The Underrated Problems with School (Word Count & Accelerated Reader)

School is a place where students receive an education that prepares them for life, and they receive a lot of experiences, hopefully positive, that they’ll carry with them for the rest of their life. This does not mean school is perfect. Sometimes it could be said that this “imperfection” could actually prepare students for life even more. With the common problems like the backwards times that school starts (younger students vs. older students), online schooling, transportation complications, etc. there are some that I think are pretty underrated. The two I will be discussing is word count and Accelerated Reader.

Pretty much everyone who has attended school has, at some point, written an essay or an open-ended response. Those, depending on your attributes in school, may or may not be fun. Sometimes they appear to be quite simple, and other times they don’t. I think one of the major reasons for this is due to word count. Word count is typically the minimum amount of words that one has to write or type in order for the writing prompt to even pass to be graded.

In some instances word count is basically used as a means to prevent students from giving poorly constructed, and oftentimes vague, or uninterpretable responses. However, many essays that I’ve taken actually took a counterproductive initiative. Some word counts are unnecessarily large. Sometimes, people can make their point clear enough in just a couple paragraphs. Sometimes, it may take them several pages to make their point clear. Having word counts simply alters the way students make written responses to express information.

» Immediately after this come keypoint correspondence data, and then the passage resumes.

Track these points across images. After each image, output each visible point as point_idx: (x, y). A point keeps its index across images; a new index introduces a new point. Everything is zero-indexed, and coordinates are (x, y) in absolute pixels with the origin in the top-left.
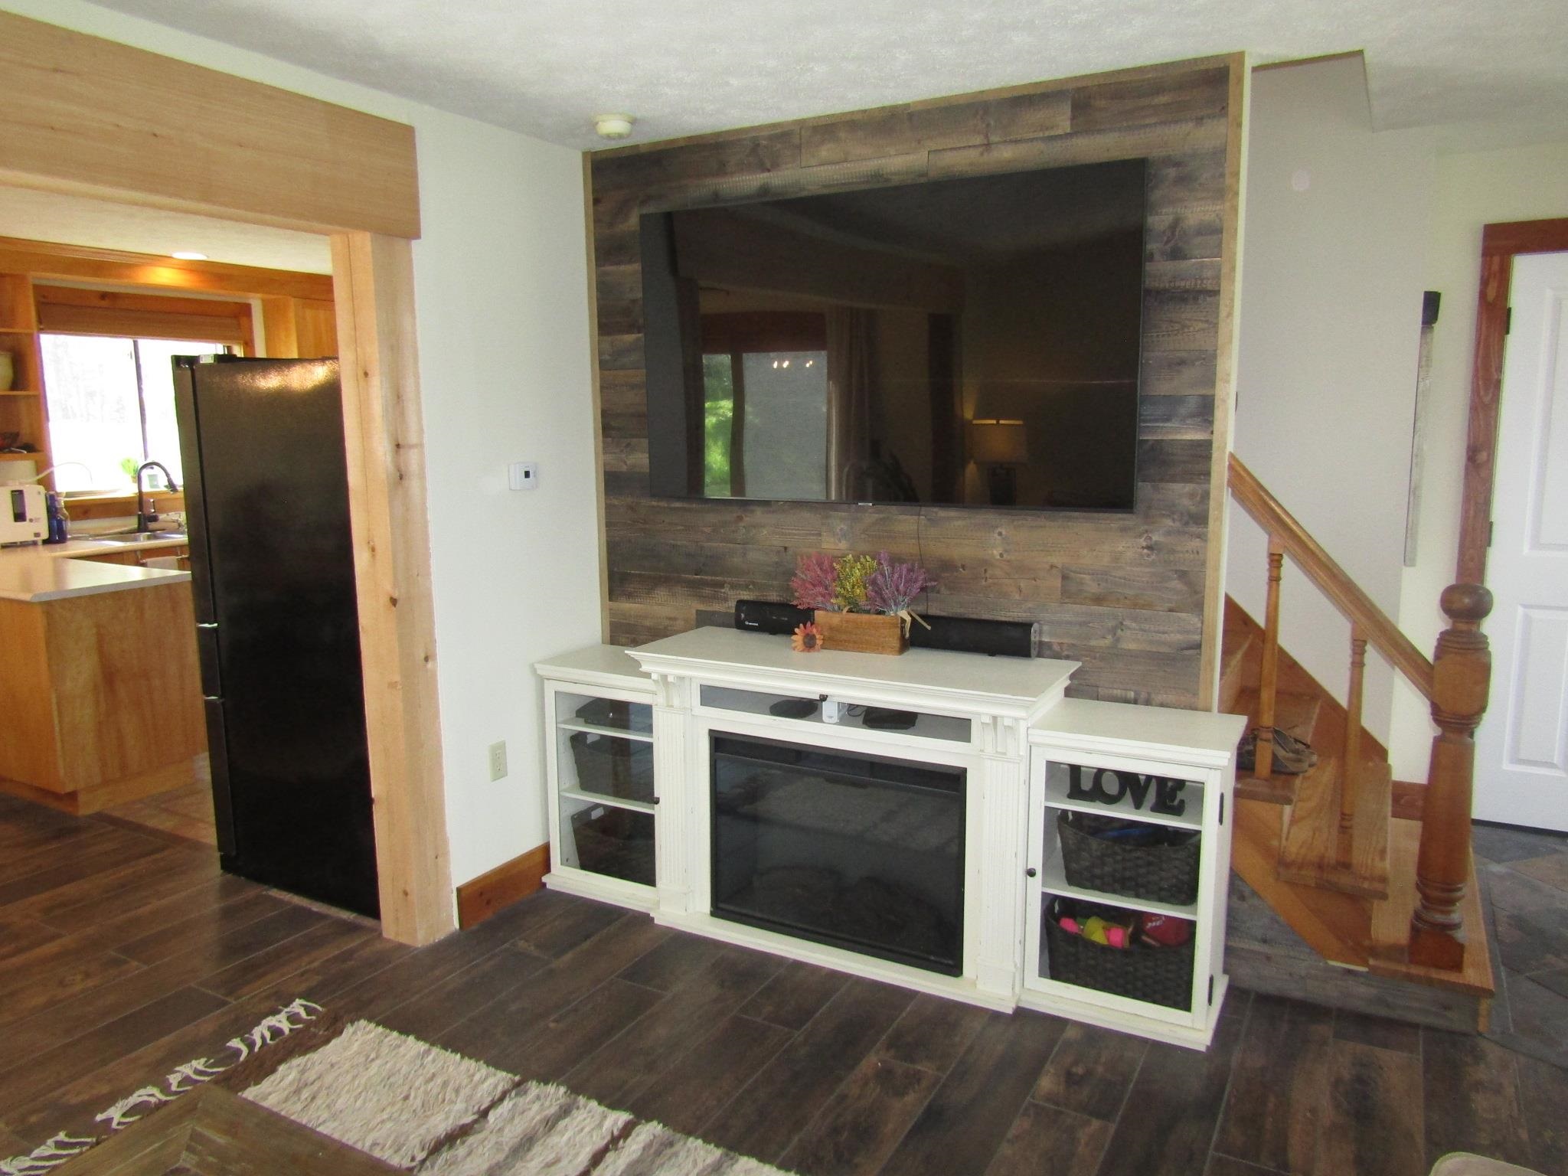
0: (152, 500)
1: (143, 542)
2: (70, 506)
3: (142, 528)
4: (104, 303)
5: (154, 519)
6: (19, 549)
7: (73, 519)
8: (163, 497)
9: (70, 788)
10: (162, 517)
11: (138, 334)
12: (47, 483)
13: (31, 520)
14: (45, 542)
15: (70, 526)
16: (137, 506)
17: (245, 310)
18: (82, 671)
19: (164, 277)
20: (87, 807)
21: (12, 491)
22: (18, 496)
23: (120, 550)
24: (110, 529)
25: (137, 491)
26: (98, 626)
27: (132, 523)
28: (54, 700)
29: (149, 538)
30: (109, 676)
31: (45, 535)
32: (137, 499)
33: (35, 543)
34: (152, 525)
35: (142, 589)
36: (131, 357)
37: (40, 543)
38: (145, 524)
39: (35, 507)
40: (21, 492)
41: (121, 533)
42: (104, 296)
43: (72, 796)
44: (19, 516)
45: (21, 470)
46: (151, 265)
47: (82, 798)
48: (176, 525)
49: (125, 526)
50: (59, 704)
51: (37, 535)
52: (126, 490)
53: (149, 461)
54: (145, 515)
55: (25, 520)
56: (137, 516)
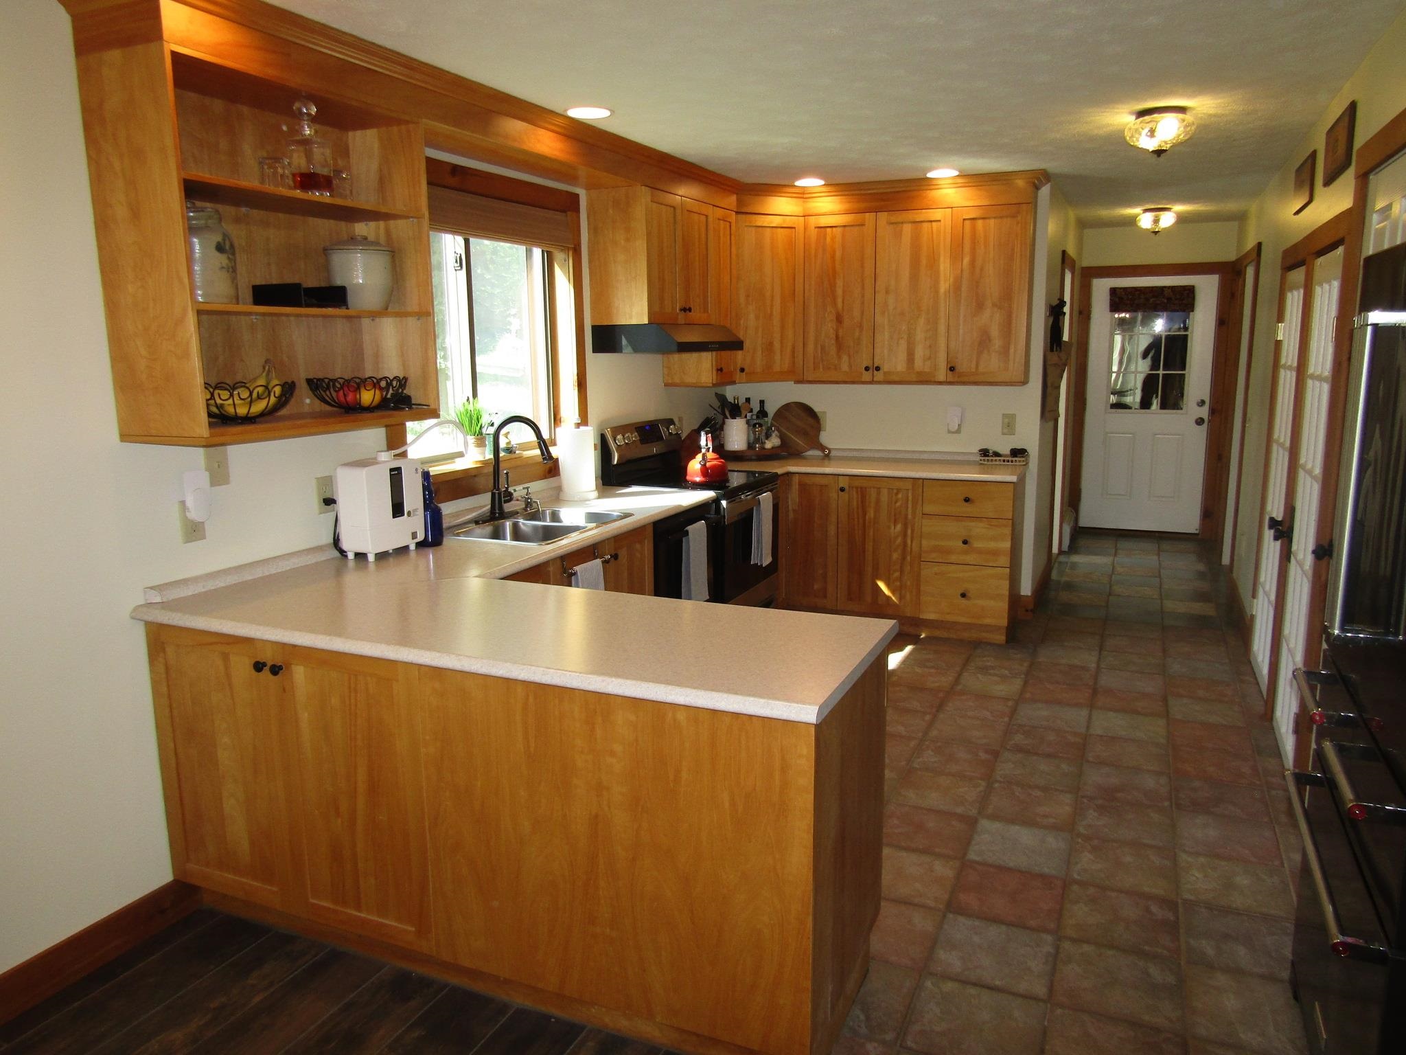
0: (505, 472)
3: (498, 513)
4: (454, 182)
5: (509, 497)
13: (408, 514)
14: (419, 545)
16: (491, 478)
17: (573, 204)
22: (395, 478)
27: (482, 505)
31: (421, 537)
32: (489, 471)
33: (405, 549)
34: (508, 507)
36: (461, 265)
37: (413, 547)
39: (413, 497)
40: (397, 470)
44: (398, 509)
49: (475, 510)
51: (412, 536)
52: (473, 457)
54: (500, 494)
55: (403, 515)
56: (491, 494)
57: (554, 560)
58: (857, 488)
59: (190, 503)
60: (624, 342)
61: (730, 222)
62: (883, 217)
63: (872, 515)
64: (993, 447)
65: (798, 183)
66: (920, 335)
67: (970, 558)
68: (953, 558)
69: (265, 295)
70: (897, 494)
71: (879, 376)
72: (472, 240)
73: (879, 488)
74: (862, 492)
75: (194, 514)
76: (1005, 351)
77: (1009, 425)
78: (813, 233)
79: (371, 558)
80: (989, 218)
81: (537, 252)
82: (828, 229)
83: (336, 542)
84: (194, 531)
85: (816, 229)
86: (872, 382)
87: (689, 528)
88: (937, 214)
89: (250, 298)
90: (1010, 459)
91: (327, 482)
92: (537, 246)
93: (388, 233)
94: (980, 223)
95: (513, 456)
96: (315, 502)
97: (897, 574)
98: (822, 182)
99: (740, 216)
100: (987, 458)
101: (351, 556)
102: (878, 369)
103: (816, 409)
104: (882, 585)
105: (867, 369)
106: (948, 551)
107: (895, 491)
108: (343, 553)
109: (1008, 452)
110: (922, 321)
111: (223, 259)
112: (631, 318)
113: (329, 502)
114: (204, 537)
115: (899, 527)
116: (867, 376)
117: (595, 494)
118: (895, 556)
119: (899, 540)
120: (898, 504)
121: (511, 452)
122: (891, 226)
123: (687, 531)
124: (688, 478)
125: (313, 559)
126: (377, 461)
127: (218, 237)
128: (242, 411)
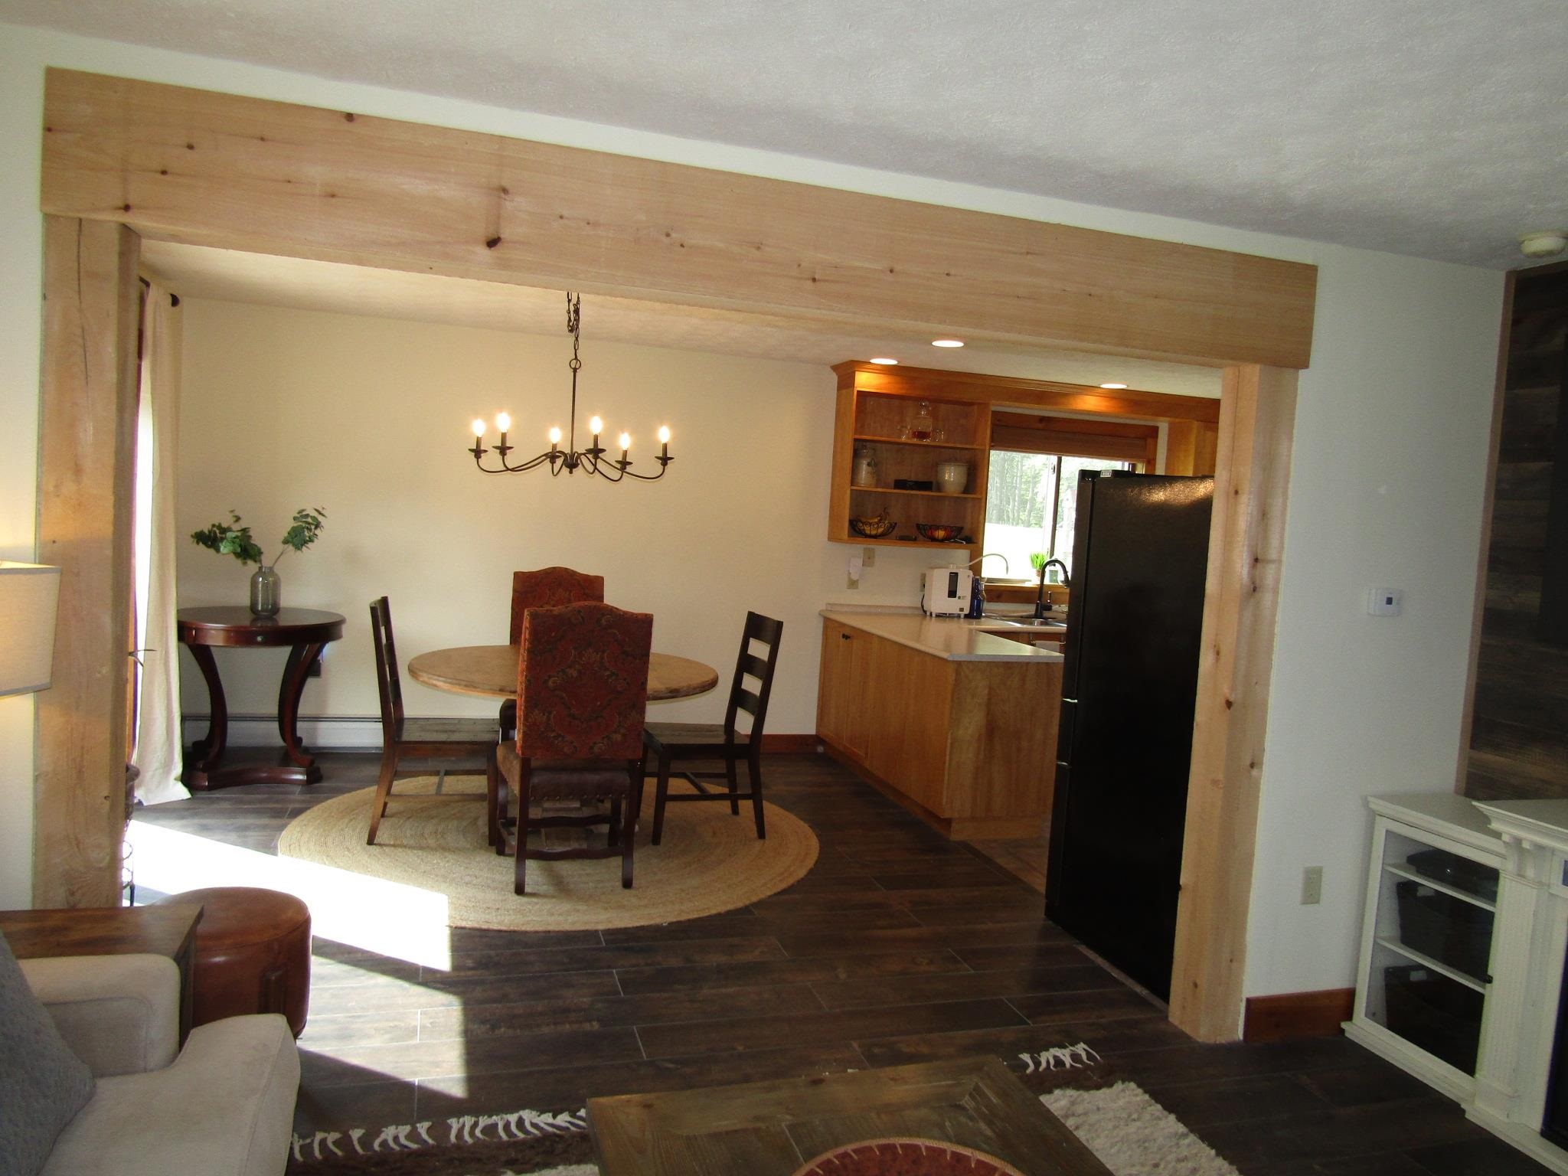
0: (1050, 592)
1: (1036, 626)
2: (989, 590)
3: (1037, 616)
4: (1041, 426)
5: (1049, 608)
6: (947, 619)
7: (989, 601)
8: (1059, 590)
9: (947, 815)
10: (1055, 607)
11: (1062, 452)
12: (976, 569)
13: (959, 598)
14: (966, 616)
15: (986, 606)
16: (1037, 595)
17: (1154, 432)
18: (972, 724)
19: (1090, 404)
20: (958, 834)
21: (951, 573)
22: (954, 578)
23: (1019, 630)
24: (1014, 612)
25: (1039, 583)
26: (990, 688)
27: (1031, 609)
28: (949, 741)
29: (1042, 624)
30: (991, 730)
31: (967, 611)
32: (1038, 590)
33: (959, 616)
34: (1046, 614)
35: (1028, 663)
36: (1054, 472)
37: (962, 616)
38: (1041, 613)
39: (965, 588)
40: (957, 574)
41: (1022, 617)
42: (1042, 419)
43: (948, 822)
44: (952, 593)
45: (959, 556)
46: (1082, 394)
47: (955, 826)
48: (1061, 616)
49: (1026, 612)
50: (952, 745)
51: (962, 610)
52: (1034, 582)
53: (1053, 558)
54: (1041, 604)
55: (955, 597)
56: (1035, 605)
59: (851, 571)
69: (900, 484)
75: (854, 577)
79: (934, 615)
83: (923, 607)
84: (853, 584)
89: (893, 484)
91: (923, 577)
93: (972, 456)
96: (918, 584)
101: (928, 614)
108: (925, 612)
111: (871, 469)
113: (924, 586)
114: (857, 588)
125: (908, 612)
126: (947, 568)
127: (869, 460)
128: (868, 532)
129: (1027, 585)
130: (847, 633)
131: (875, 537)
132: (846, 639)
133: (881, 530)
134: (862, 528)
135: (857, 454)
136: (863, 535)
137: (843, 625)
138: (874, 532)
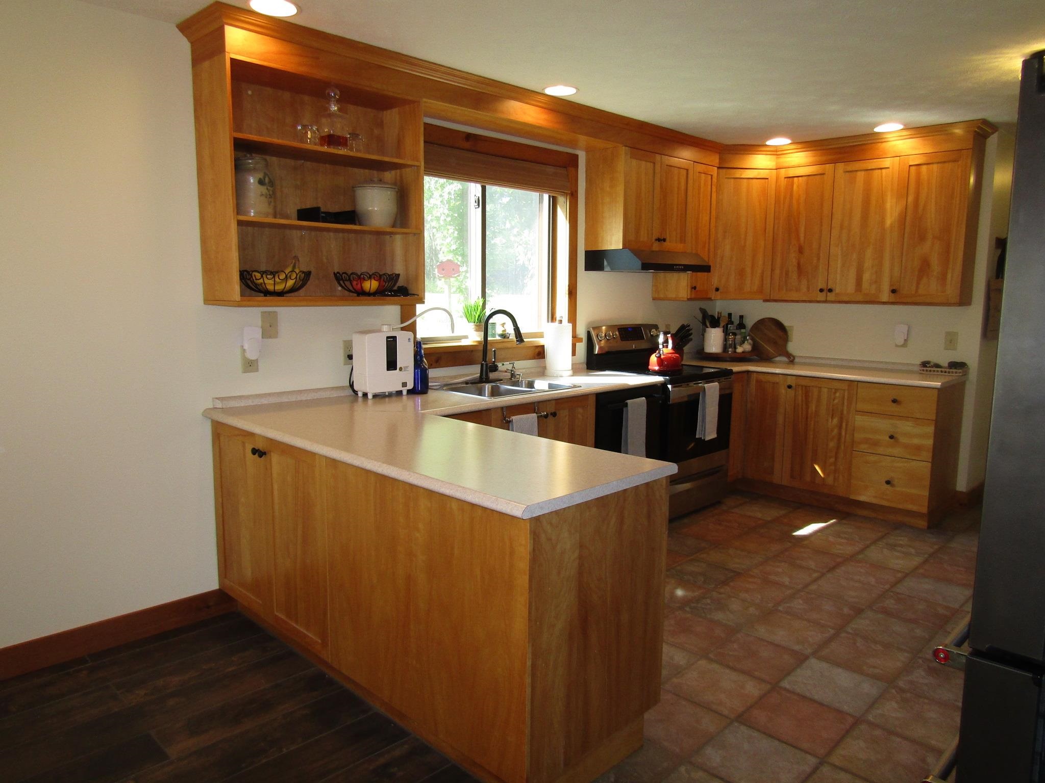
0: (493, 350)
2: (431, 353)
3: (484, 379)
4: (467, 145)
5: (494, 368)
6: (387, 399)
7: (431, 366)
8: (500, 346)
10: (500, 365)
11: (486, 179)
12: (412, 328)
13: (401, 369)
14: (410, 392)
15: (433, 373)
17: (573, 161)
21: (388, 338)
22: (392, 344)
25: (482, 339)
26: (581, 546)
27: (474, 371)
29: (493, 393)
31: (410, 386)
32: (481, 348)
33: (399, 393)
34: (492, 375)
36: (479, 205)
37: (405, 393)
38: (487, 375)
39: (406, 356)
40: (395, 338)
41: (466, 383)
42: (469, 137)
44: (392, 364)
45: (390, 311)
48: (508, 375)
51: (404, 385)
52: (471, 337)
54: (487, 365)
55: (396, 369)
56: (480, 365)
57: (496, 409)
58: (802, 386)
59: (246, 347)
60: (605, 263)
61: (712, 175)
62: (841, 167)
63: (814, 410)
64: (934, 359)
65: (768, 143)
66: (868, 263)
67: (897, 451)
68: (881, 450)
69: (305, 214)
70: (835, 393)
71: (831, 296)
72: (488, 187)
73: (820, 387)
74: (807, 390)
75: (251, 356)
76: (943, 277)
77: (951, 340)
78: (783, 182)
79: (370, 396)
80: (932, 163)
81: (546, 197)
82: (795, 179)
83: (352, 385)
84: (250, 366)
85: (786, 179)
86: (826, 302)
87: (629, 401)
88: (887, 163)
89: (295, 215)
90: (948, 370)
91: (348, 345)
92: (546, 192)
93: (401, 176)
94: (924, 169)
95: (506, 340)
96: (341, 357)
97: (832, 460)
98: (789, 141)
99: (721, 170)
100: (925, 369)
101: (360, 394)
102: (830, 290)
103: (786, 323)
104: (817, 468)
105: (821, 290)
106: (876, 444)
107: (833, 391)
108: (355, 392)
109: (946, 365)
110: (869, 253)
111: (263, 189)
112: (611, 244)
113: (350, 357)
114: (257, 370)
115: (835, 421)
116: (821, 296)
117: (571, 373)
118: (832, 444)
119: (836, 431)
120: (836, 401)
121: (504, 337)
122: (847, 173)
123: (627, 403)
124: (650, 367)
125: (335, 394)
126: (379, 331)
127: (260, 175)
128: (271, 288)
129: (464, 343)
130: (260, 446)
131: (281, 294)
132: (260, 456)
133: (290, 283)
134: (261, 281)
135: (239, 168)
136: (260, 291)
137: (251, 435)
138: (279, 287)
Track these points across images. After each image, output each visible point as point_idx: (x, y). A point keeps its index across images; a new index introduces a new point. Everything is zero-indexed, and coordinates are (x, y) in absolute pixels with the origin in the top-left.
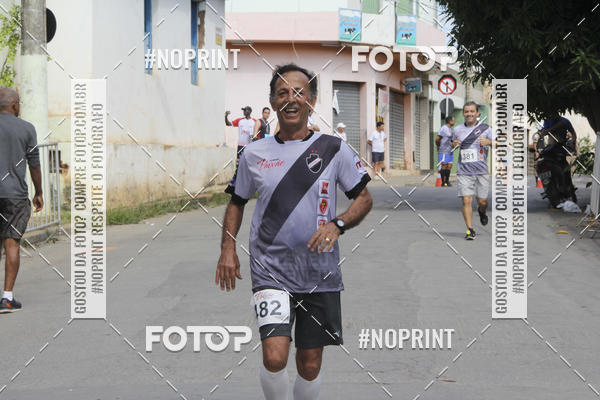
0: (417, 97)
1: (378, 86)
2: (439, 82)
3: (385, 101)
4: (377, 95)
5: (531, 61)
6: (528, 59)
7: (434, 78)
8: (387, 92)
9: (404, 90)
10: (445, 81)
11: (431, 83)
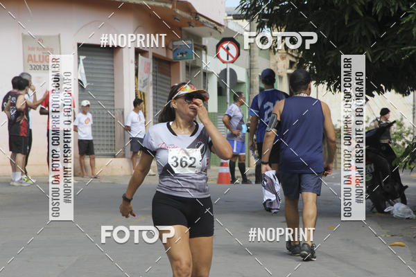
0: (187, 67)
1: (138, 52)
2: (218, 46)
3: (147, 71)
4: (137, 64)
5: (350, 21)
6: (346, 18)
7: (209, 42)
8: (150, 60)
9: (171, 57)
10: (225, 45)
11: (205, 48)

As an example: In 20 words, explain what a carpet is. You could very simply do that. You could say something along the lines of, “A carpet is a flat piece of material, which has a variety of textures, placed on the ground so people can walk on it.” That was 24 words. Now if the writing prompt told you to have a minimum of 200 words, then you’d be in a pickle.

Accelerated Reader is supposed to be an online education program/teaching tool used in schools, that helps students to expand their vocabulary and their reading comprehension. It is popularly used in middle school/junior high. This program operates by using books that are already designated and cataloged in it’s system. Typically, there are reading levels which are shown by different colored stickers that are placed on the spines of books that are A.R books, and you read books based on your reading level (represented similarly as grade levels).

Accelerated Reader primarily operates based on a point system. It’s not complicated, but I’ll explain anyway. Every A.R book has a certain number of points. The larger and “more difficult” the book is to read, the more points it is worth. A student goes to the school library and picks out the book they want to read. After reading said book, they log into the website and take a test on that book. Based on how well they scored on the test, they will get a certain number of points, but never more points than the book was already worth. In addition to this, every nine week marking period, the student is given a point goal. It is recommended by the school/teachers that the student reach this goal.

There are problems with this though. Firstly, your A.R point goals actually affect the student’s grades in their E.L.A course. So if the student does not get an adequate amount of points for their goal, their E.L.A course grade goes down. Another issue with this is that the amount of points the student was lacking (in order to reach their point goal) had to be made up in their next nine weeks marking period goal. For example: Tom has an A.R point goal of 50 points for the first nine weeks. Tom only gets 40 points out of 50, so Tom has to make up those 10 points added towards the next, already established point goal for the second nine weeks, which, for the most part, is the same and only changes based on your reading level. So if Tom had a point goal of 50 for the first nine weeks, his next goal would be 60, since he has to make up what he didn’t get for the last nine weeks.

This system is obviously flawed as it makes no effort in actually aiding the student in achieving any success in reading books. It actually makes the next goal harder to achieve instead of easier. Plus, not every book in the school library is an A.R book. This has the potential effect of leaving some students feeling “left out” because their genre or reading level of books is not even registered in the system, making students read books that they’re uncomfortable with reading. What’s even worse is that this system actually discourages students to read, since they’re forced to read, not what they want to read, and what they are passionate to read about, but what the school thinks they “should” read. See the problem?

It appears as if the school fails to address the uniqueness of every student, and sure the argument can be made that a school board cannot individually create specialized education for every single student ranging from the hundreds to the thousands, but this does not mean they cannot have a more, varied, and “adaptable” educational approach. Every student thinks, learns and responds different. Trying to force them to adapt to the school’s very narrow box is futile and counterproductive. It just does not work in the long run, it does not achieve the effect of wanting students to learn, it absolutely kills their desire to do so.